TASK MATERIAL: Begin
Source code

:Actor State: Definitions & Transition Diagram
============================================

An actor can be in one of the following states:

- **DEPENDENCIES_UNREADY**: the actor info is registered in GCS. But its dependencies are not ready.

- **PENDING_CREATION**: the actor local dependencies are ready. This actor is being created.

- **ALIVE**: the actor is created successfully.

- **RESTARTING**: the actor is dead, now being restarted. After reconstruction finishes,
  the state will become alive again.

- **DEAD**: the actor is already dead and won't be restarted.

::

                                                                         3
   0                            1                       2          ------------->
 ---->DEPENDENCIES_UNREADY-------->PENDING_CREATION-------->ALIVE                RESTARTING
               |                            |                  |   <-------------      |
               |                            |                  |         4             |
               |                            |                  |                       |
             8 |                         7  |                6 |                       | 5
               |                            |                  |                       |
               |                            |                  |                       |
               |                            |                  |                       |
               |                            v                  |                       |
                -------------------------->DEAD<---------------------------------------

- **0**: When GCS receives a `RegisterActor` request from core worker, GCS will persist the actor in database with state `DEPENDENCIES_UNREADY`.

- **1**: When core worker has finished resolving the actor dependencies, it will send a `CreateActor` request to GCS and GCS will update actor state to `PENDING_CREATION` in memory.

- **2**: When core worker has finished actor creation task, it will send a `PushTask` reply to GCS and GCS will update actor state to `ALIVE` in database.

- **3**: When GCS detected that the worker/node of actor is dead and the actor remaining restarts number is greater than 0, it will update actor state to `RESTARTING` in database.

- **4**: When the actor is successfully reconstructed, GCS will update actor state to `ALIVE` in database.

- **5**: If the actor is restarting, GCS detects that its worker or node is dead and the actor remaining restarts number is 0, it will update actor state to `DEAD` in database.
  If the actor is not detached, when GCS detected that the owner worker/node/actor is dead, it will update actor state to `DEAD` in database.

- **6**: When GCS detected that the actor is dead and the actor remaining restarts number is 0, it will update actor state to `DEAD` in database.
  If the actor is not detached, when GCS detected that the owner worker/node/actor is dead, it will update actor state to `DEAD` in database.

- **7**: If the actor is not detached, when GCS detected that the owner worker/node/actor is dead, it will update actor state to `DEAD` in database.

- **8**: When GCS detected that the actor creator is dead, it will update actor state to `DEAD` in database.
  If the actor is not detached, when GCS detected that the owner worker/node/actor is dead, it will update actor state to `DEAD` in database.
TASK MATERIAL: End
» TASK OBJECTIVE:
Please give the full set of data again exactly.

» RESULT BELOW:
Source code

:Actor State: Definitions & Transition Diagram
============================================

An actor can be in one of the following states:

- **DEPENDENCIES_UNREADY**: the actor info is registered in GCS. But its dependencies are not ready.

- **PENDING_CREATION**: the actor local dependencies are ready. This actor is being created.

- **ALIVE**: the actor is created successfully.

- **RESTARTING**: the actor is dead, now being restarted. After reconstruction finishes,
  the state will become alive again.

- **DEAD**: the actor is already dead and won't be restarted.

::

                                                                         3
   0                            1                       2          ------------->
 ---->DEPENDENCIES_UNREADY-------->PENDING_CREATION-------->ALIVE                RESTARTING
               |                            |                  |   <-------------      |
               |                            |                  |         4             |
               |                            |                  |                       |
             8 |                         7  |                6 |                       | 5
               |                            |                  |                       |
               |                            |                  |                       |
               |                            |                  |                       |
               |                            v                  |                       |
                -------------------------->DEAD<---------------------------------------

- **0**: When GCS receives a `RegisterActor` request from core worker, GCS will persist the actor in database with state `DEPENDENCIES_UNREADY`.

- **1**: When core worker has finished resolving the actor dependencies, it will send a `CreateActor` request to GCS and GCS will update actor state to `PENDING_CREATION` in memory.

- **2**: When core worker has finished actor creation task, it will send a `PushTask` reply to GCS and GCS will update actor state to `ALIVE` in database.

- **3**: When GCS detected that the worker/node of actor is dead and the actor remaining restarts number is greater than 0, it will update actor state to `RESTARTING` in database.

- **4**: When the actor is successfully reconstructed, GCS will update actor state to `ALIVE` in database.

- **5**: If the actor is restarting, GCS detects that its worker or node is dead and the actor remaining restarts number is 0, it will update actor state to `DEAD` in database.
  If the actor is not detached, when GCS detected that the owner worker/node/actor is dead, it will update actor state to `DEAD` in database.

- **6**: When GCS detected that the actor is dead and the actor remaining restarts number is 0, it will update actor state to `DEAD` in database.
  If the actor is not detached, when GCS detected that the owner worker/node/actor is dead, it will update actor state to `DEAD` in database.

- **7**: If the actor is not detached, when GCS detected that the owner worker/node/actor is dead, it will update actor state to `DEAD` in database.

- **8**: When GCS detected that the actor creator is dead, it will update actor state to `DEAD` in database.
  If the actor is not detached, when GCS detected that the owner worker/node/actor is dead, it will update actor state to `DEAD` in database.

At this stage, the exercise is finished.